## Supplied text

The publication is accompanied by 2 example BEAST XML files to indicate how to use the different estimators in BEAST, which is also what this tutorial focuses on.

Below the mcmc block is provided of the BEAST XML example for a Bayesian skyline plot model (BSP) and an uncorrelated relaxed clock model with an underlying lognormal distribution (UCLD). This code runs an MCMC chain for 100 million iterations and stores samples from this chain in an output file. Besides collecting these samples, the definitions of prior and posterior in the code below are used when calculating the marginal likelihood using path sampling and stepping-stone sampling.

As shown in Baele et al. (2013), it is important to specify proper priors for all the parameters being estimated in the analyses, especially to avoid convergence issues and numerical problems when performing path sampling (PS) and stepping-stone sampling (SS), although it is generally considered to be good practice in any case.

<beast>
        <mcmc id="mcmc" chainLength="100000000" autoOptimize="true">
		<posterior id="posterior">
			<prior id="prior">
				<logNormalPrior mean="1.0" stdev="1.25" offset="0.0" meanInRealSpace="false">
					<parameter idref="kappa"/>
				</logNormalPrior>
				<exponentialPrior mean="0.3333333333333333" offset="0.0">
					<parameter idref="ucld.stdev"/>
				</exponentialPrior>
				<gammaPrior shape="0.0010" scale="1000.0" offset="0.0">
					<parameter idref="ucld.mean"/>
				</gammaPrior>
				<generalizedSkyLineLikelihood idref="skyline"/>
				<exponentialMarkovLikelihood idref="eml1"/>
			</prior>
			<likelihood id="likelihood">
				<treeLikelihood idref="treeLikelihood"/>
			</likelihood>
		</posterior>
                ...
                <!-- write log to file -->
		<log id="fileLog" logEvery="1000" fileName="intergenic_UCLD_BSP.log">
			<posterior idref="posterior"/>
			<prior idref="prior"/>
			<likelihood idref="likelihood"/>
			<parameter idref="treeModel.rootHeight"/>
			<parameter idref="skyline.popSize"/>
			<parameter idref="skyline.groupSize"/>
			<parameter idref="kappa"/>
			<parameter idref="ucld.mean"/>
			<parameter idref="ucld.stdev"/>
			<rateStatistic idref="meanRate"/>
			<rateStatistic idref="coefficientOfVariation"/>
			<rateCovarianceStatistic idref="covariance"/>
			<treeLikelihood idref="treeLikelihood"/>
			<generalizedSkyLineLikelihood idref="skyline"/>
		</log>
                ...
        </mcmc>
</beast>

First off: the harmonic mean estimator (HME). The following code runs the harmonic mean estimation on the samples collected in the mcmc and hence does not require additional calculations to be performed in order to estimate the marginal likelihood, which is considered a major advantage of this approach. NOTE: given that additional model selection approaches are available as of BEAST v1.7.0, the mcmc element for the harmonic mean estimator is now assumed to be the following for clarity purposes (although the previous XML-element is still supported):

<beast>
    <harmonicMeanAnalysis fileName="intergenic_UCLD_BSP.log" bootstrapLength="0" burnIn="10000000">
        <likelihoodColumn name="likelihood" />
    </harmonicMeanAnalysis>
</beast>

The smoothed harmonic mean estimation (sHME) on the samples collected in the mcmc is run as follows:

<beast>
    <harmonicMeanAnalysis fileName="intergenic_UCLD_BSP.log" bootstrapLength="0" burnIn="10000000"

## Job item
Copy the BEAST tutorial from "Below the mcmc" to "in any case.", swapping "100 million" for "50 million". The material that follows has no connection to the BEAST tutorial.

## Collected material
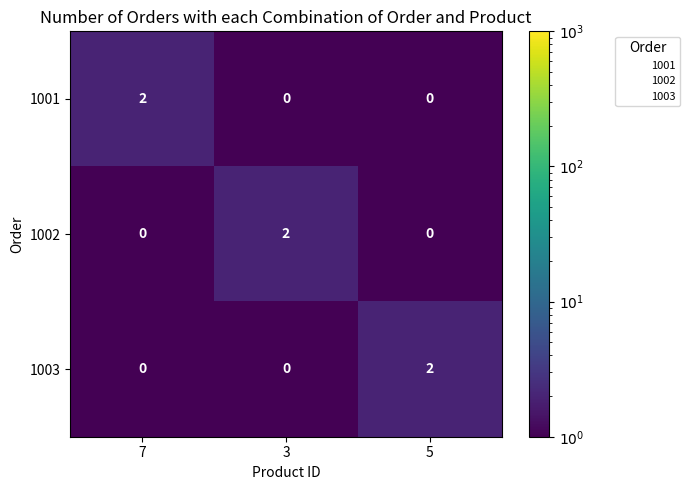

At how many categories does at least one series exceed 0?

3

## Written answer
Below the mcmc block is provided of the BEAST XML example for a Bayesian skyline plot model (BSP) and an uncorrelated relaxed clock model with an underlying lognormal distribution (UCLD). This code runs an MCMC chain for 50 million iterations and stores samples from this chain in an output file. Besides collecting these samples, the definitions of prior and posterior in the code below are used when calculating the marginal likelihood using path sampling and stepping-stone sampling.

As shown in Baele et al. (2013), it is important to specify proper priors for all the parameters being estimated in the analyses, especially to avoid convergence issues and numerical problems when performing path sampling (PS) and stepping-stone sampling (SS), although it is generally considered to be good practice in any case.